TASK STATEMENT: Find every line in the records below that holds the word "welcome" and copy it.

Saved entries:
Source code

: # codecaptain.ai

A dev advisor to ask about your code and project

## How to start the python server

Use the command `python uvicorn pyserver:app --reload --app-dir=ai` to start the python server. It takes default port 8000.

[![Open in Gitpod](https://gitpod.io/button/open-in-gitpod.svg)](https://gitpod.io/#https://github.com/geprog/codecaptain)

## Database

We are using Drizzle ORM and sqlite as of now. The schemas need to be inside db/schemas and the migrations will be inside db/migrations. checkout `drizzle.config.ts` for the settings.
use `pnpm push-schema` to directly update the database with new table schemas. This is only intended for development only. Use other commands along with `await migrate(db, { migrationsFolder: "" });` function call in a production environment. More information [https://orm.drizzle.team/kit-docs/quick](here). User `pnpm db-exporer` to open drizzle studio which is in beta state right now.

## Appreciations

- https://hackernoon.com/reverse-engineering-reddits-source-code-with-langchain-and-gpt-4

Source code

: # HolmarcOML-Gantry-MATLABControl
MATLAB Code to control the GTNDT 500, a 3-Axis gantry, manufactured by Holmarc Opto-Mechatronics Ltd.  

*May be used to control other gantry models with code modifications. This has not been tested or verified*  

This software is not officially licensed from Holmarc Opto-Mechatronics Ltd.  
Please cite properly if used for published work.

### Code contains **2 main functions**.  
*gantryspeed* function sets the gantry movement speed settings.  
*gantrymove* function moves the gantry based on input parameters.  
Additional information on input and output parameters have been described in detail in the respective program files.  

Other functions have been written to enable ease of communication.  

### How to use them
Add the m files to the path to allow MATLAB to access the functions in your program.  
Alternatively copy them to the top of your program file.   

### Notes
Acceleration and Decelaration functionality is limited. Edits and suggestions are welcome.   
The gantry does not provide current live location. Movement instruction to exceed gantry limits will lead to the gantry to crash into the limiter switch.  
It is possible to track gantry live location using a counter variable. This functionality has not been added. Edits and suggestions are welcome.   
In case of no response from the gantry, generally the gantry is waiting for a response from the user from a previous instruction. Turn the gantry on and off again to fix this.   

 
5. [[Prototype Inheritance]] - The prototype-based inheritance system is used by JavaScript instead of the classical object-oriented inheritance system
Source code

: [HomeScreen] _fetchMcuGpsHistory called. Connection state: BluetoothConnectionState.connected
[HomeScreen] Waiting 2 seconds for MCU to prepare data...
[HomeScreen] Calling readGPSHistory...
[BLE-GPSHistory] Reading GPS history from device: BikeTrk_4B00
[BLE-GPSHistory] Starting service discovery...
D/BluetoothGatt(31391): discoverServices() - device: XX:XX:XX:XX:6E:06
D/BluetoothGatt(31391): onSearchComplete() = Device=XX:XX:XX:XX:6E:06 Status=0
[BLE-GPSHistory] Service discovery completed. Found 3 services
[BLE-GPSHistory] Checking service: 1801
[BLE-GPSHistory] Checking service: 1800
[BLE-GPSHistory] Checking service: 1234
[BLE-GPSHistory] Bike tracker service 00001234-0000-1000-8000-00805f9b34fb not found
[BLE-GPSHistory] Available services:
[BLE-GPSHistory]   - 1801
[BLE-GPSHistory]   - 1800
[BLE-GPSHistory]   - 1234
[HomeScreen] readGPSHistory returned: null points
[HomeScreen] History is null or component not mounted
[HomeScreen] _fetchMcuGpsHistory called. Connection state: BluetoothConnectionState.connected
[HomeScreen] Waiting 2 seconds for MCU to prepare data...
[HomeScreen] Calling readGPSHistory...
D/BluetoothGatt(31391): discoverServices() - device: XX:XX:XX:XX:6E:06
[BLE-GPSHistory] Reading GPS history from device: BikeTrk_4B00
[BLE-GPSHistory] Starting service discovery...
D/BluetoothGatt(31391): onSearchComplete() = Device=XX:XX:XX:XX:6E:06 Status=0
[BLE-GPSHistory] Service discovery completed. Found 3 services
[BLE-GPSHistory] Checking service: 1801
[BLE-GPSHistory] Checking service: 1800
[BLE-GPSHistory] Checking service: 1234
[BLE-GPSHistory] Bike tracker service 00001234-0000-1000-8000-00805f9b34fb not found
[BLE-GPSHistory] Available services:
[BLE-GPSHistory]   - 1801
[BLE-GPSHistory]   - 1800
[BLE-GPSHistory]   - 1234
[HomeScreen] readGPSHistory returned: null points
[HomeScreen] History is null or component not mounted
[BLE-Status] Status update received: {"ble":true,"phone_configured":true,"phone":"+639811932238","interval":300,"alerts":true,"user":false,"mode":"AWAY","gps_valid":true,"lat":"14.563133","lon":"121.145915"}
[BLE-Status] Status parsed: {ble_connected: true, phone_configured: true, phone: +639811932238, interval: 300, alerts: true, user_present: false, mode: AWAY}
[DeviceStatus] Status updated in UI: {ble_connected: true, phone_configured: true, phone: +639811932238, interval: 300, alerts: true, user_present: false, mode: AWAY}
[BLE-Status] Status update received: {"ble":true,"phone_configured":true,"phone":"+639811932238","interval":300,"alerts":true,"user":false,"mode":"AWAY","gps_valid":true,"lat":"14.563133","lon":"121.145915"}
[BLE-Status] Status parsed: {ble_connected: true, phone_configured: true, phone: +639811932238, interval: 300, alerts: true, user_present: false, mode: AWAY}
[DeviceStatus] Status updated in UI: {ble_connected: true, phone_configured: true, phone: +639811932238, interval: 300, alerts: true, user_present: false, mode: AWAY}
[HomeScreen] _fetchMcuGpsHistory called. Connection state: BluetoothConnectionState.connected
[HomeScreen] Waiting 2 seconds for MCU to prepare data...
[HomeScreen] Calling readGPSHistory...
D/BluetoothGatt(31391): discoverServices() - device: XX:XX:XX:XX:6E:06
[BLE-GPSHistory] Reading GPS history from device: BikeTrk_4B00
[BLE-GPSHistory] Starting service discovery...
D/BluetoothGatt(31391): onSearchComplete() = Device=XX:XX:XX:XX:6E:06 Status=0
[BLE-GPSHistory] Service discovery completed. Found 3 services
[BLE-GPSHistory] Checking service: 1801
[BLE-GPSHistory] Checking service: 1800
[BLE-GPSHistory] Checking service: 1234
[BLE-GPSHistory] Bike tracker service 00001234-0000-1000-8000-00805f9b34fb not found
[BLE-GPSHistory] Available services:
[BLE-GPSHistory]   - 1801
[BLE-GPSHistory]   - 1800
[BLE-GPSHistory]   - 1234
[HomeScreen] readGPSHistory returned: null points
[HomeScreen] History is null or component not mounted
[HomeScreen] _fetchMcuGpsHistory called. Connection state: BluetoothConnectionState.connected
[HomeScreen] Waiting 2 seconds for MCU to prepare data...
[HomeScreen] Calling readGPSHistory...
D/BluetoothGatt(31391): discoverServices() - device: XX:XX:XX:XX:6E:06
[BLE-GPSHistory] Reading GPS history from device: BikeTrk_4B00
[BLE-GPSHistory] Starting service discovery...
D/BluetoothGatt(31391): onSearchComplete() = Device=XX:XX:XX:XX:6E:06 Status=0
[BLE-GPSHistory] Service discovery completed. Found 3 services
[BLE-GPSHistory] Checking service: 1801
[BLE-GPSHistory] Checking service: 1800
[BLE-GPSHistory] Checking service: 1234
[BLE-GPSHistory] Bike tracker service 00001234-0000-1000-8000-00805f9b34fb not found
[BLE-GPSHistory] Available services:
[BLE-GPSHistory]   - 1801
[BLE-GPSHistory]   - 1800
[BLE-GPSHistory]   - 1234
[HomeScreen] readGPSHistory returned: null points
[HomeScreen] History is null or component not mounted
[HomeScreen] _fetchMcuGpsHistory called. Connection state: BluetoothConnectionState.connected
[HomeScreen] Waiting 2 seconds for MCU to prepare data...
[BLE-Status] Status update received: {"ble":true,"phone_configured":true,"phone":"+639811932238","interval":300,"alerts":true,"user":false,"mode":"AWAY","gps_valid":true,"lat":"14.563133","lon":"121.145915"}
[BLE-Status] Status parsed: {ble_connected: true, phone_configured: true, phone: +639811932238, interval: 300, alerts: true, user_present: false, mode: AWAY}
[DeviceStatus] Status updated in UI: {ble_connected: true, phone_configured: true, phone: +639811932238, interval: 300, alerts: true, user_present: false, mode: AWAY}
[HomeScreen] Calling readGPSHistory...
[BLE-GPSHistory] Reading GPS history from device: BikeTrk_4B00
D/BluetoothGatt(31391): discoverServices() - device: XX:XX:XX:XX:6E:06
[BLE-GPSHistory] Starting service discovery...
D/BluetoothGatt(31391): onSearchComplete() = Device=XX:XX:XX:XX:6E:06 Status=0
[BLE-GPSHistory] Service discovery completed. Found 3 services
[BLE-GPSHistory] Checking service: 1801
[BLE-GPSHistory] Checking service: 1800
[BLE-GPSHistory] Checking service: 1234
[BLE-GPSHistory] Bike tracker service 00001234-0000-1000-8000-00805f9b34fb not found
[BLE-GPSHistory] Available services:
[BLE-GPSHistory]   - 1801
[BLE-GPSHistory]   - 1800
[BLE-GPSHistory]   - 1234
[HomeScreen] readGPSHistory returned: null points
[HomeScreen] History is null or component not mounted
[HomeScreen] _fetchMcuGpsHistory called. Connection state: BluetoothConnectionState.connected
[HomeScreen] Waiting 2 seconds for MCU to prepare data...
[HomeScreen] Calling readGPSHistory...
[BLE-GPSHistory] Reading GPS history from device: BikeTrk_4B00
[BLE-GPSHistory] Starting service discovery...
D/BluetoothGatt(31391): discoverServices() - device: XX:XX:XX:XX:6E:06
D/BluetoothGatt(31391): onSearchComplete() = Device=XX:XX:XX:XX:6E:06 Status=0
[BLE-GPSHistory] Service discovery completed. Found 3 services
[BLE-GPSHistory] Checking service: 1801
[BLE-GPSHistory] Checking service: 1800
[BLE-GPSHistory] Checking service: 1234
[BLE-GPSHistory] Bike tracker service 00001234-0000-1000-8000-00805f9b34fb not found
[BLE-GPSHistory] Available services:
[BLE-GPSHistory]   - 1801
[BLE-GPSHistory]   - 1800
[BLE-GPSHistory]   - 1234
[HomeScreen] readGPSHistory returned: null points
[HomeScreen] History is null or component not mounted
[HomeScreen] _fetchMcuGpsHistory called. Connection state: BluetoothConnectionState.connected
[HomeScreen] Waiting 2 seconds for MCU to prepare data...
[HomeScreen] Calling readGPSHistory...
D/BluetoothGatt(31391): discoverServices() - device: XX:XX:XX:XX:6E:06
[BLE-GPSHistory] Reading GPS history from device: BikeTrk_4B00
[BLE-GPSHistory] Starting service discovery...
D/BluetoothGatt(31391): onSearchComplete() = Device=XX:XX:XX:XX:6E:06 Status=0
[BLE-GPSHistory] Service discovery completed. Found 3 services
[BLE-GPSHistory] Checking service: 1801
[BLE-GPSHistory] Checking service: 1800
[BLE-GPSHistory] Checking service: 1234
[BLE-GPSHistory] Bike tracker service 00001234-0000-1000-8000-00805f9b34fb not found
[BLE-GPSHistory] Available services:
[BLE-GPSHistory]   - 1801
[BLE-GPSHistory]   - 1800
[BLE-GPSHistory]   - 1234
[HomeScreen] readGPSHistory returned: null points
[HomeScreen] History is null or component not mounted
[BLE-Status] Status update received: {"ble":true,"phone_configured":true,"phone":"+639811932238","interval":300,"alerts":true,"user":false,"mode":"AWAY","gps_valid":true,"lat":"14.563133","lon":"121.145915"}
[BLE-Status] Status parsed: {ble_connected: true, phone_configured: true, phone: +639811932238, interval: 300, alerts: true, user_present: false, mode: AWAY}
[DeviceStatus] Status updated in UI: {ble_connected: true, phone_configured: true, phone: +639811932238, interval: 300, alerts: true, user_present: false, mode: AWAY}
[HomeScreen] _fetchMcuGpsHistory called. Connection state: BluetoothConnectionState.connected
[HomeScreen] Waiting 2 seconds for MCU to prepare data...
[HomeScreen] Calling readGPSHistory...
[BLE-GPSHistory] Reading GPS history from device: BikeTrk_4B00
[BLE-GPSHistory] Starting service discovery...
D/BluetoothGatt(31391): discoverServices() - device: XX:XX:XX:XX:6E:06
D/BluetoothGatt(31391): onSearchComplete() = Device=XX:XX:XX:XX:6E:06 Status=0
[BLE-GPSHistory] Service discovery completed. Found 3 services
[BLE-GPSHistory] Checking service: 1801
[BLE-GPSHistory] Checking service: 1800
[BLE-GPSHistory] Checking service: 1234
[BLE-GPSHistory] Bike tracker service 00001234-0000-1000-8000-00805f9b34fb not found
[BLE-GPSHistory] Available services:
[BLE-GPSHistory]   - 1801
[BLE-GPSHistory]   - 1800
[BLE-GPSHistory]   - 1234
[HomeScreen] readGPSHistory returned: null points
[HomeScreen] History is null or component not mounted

EXERCISE ANSWER:
Acceleration and Decelaration functionality is limited. Edits and suggestions are welcome.   
It is possible to track gantry live location using a counter variable. This functionality has not been added. Edits and suggestions are welcome.   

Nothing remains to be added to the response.